# [Task goal]
Omit images. Retype all entries verbatim.

# [Given data]
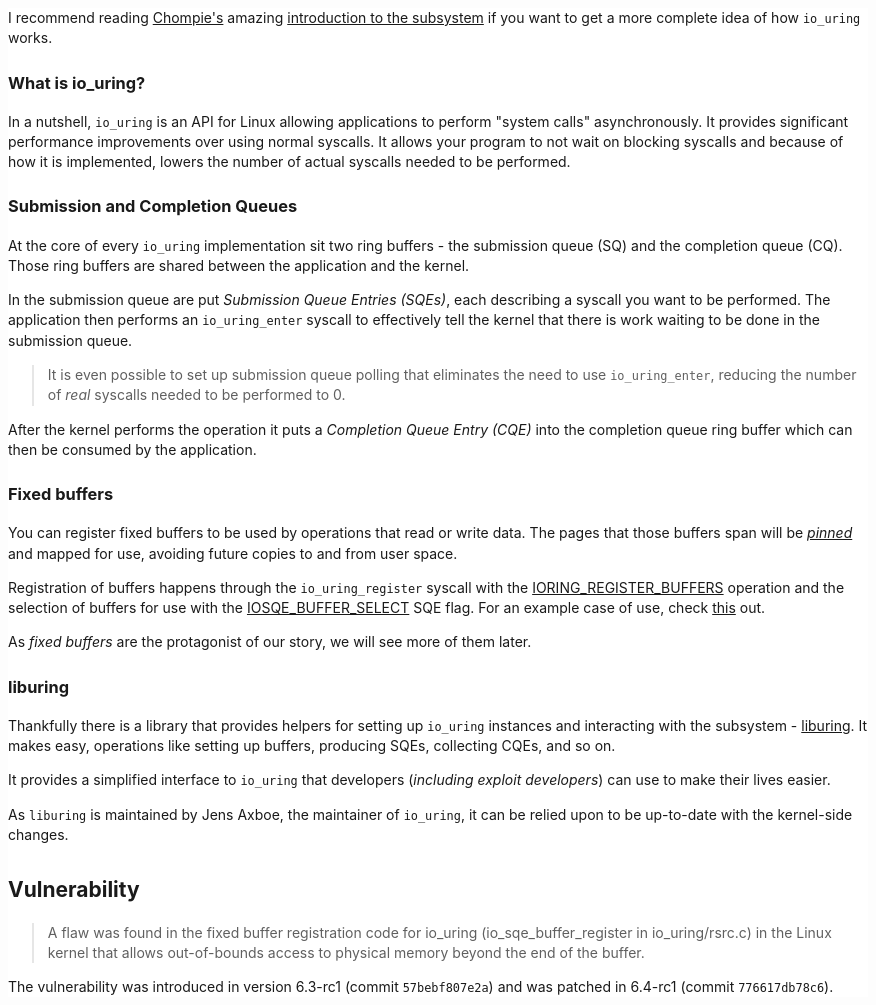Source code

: I recommend reading [Chompie's](https://twitter.com/chompie1337) amazing [introduction to the subsystem](https://chompie.rip/Blog+Posts/Put+an+io_uring+on+it+-+Exploiting+the+Linux+Kernel#io_uring+What+is+it%3F) if you want to get a more complete idea of how `io_uring` works.   

### What is io_uring? <a name="io_uring"></a>
In a nutshell, `io_uring` is an API for Linux allowing applications to perform "system calls" asynchronously. It provides significant performance improvements over using normal syscalls. It allows your program to not wait on blocking syscalls and because of how it is implemented, lowers the number of actual syscalls needed to be performed.

### Submission and Completion Queues <a name="queues"></a>
At the core of every `io_uring` implementation sit two ring buffers - the submission queue (SQ) and the completion queue (CQ). Those ring buffers are shared between the application and the kernel.

In the submission queue are put *Submission Queue Entries (SQEs)*, each describing a syscall you want to be performed. The application then performs an `io_uring_enter` syscall to effectively tell the kernel that there is work waiting to be done in the submission queue.
> It is even possible to set up submission queue polling that eliminates the need to use `io_uring_enter`, reducing the number of *real* syscalls needed to be performed to 0. 

After the kernel performs the operation it puts a *Completion Queue Entry (CQE)* into the completion queue ring buffer which can then be consumed by the application.

### Fixed buffers <a name="buffers"></a>
You can register fixed buffers to be used by operations that read or write data. The pages that those buffers span will be *[pinned](https://eric-lo.gitbook.io/memory-mapped-io/pin-the-page)* and mapped for use, avoiding future copies to and from user space.

Registration of buffers happens through the `io_uring_register` syscall with the [IORING_REGISTER_BUFFERS](https://manpages.debian.org/unstable/liburing-dev/io_uring_register.2.en.html#IORING_REGISTER_BUFFERS) operation and the selection of buffers for use with the [IOSQE_BUFFER_SELECT](https://manpages.debian.org/unstable/liburing-dev/io_uring_enter.2.en.html#IOSQE_BUFFER_SELECT) SQE flag.
For an example case of use, check [this](https://unixism.net/loti/tutorial/fixed_buffers.html) out.

As *fixed buffers* are the protagonist of our story, we will see more of them later.

### liburing <a name="liburing"></a>
Thankfully there is a library that provides helpers for setting up `io_uring` instances and interacting with the subsystem - [liburing](https://github.com/axboe/liburing). It makes easy, operations like setting up buffers, producing SQEs, collecting CQEs, and so on.

It provides a simplified interface to `io_uring` that developers (*including exploit developers*) can use to make their lives easier.

As `liburing` is maintained by Jens Axboe, the maintainer of `io_uring`, it can be relied upon to be up-to-date with the kernel-side changes.

## Vulnerability <a name="vulnerability"></a>
> A flaw was found in the fixed buffer registration code for io_uring (io_sqe_buffer_register in io_uring/rsrc.c) in the Linux kernel that allows out-of-bounds access to physical memory beyond the end of the buffer.

The vulnerability was introduced in version 6.3-rc1 (commit `57bebf807e2a`) and was patched in 6.4-rc1 (commit `776617db78c6`).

# [Answer area]
Source code

: I recommend reading [Chompie's](https://twitter.com/chompie1337) amazing [introduction to the subsystem](https://chompie.rip/Blog+Posts/Put+an+io_uring+on+it+-+Exploiting+the+Linux+Kernel#io_uring+What+is+it%3F) if you want to get a more complete idea of how `io_uring` works.   

### What is io_uring? <a name="io_uring"></a>
In a nutshell, `io_uring` is an API for Linux allowing applications to perform "system calls" asynchronously. It provides significant performance improvements over using normal syscalls. It allows your program to not wait on blocking syscalls and because of how it is implemented, lowers the number of actual syscalls needed to be performed.

### Submission and Completion Queues <a name="queues"></a>
At the core of every `io_uring` implementation sit two ring buffers - the submission queue (SQ) and the completion queue (CQ). Those ring buffers are shared between the application and the kernel.

In the submission queue are put *Submission Queue Entries (SQEs)*, each describing a syscall you want to be performed. The application then performs an `io_uring_enter` syscall to effectively tell the kernel that there is work waiting to be done in the submission queue.
> It is even possible to set up submission queue polling that eliminates the need to use `io_uring_enter`, reducing the number of *real* syscalls needed to be performed to 0. 

After the kernel performs the operation it puts a *Completion Queue Entry (CQE)* into the completion queue ring buffer which can then be consumed by the application.

### Fixed buffers <a name="buffers"></a>
You can register fixed buffers to be used by operations that read or write data. The pages that those buffers span will be *[pinned](https://eric-lo.gitbook.io/memory-mapped-io/pin-the-page)* and mapped for use, avoiding future copies to and from user space.

Registration of buffers happens through the `io_uring_register` syscall with the [IORING_REGISTER_BUFFERS](https://manpages.debian.org/unstable/liburing-dev/io_uring_register.2.en.html#IORING_REGISTER_BUFFERS) operation and the selection of buffers for use with the [IOSQE_BUFFER_SELECT](https://manpages.debian.org/unstable/liburing-dev/io_uring_enter.2.en.html#IOSQE_BUFFER_SELECT) SQE flag.
For an example case of use, check [this](https://unixism.net/loti/tutorial/fixed_buffers.html) out.

As *fixed buffers* are the protagonist of our story, we will see more of them later.

### liburing <a name="liburing"></a>
Thankfully there is a library that provides helpers for setting up `io_uring` instances and interacting with the subsystem - [liburing](https://github.com/axboe/liburing). It makes easy, operations like setting up buffers, producing SQEs, collecting CQEs, and so on.

It provides a simplified interface to `io_uring` that developers (*including exploit developers*) can use to make their lives easier.

As `liburing` is maintained by Jens Axboe, the maintainer of `io_uring`, it can be relied upon to be up-to-date with the kernel-side changes.

## Vulnerability <a name="vulnerability"></a>
> A flaw was found in the fixed buffer registration code for io_uring (io_sqe_buffer_register in io_uring/rsrc.c) in the Linux kernel that allows out-of-bounds access to physical memory beyond the end of the buffer.

The vulnerability was introduced in version 6.3-rc1 (commit `57bebf807e2a`) and was patched in 6.4-rc1 (commit `776617db78c6`).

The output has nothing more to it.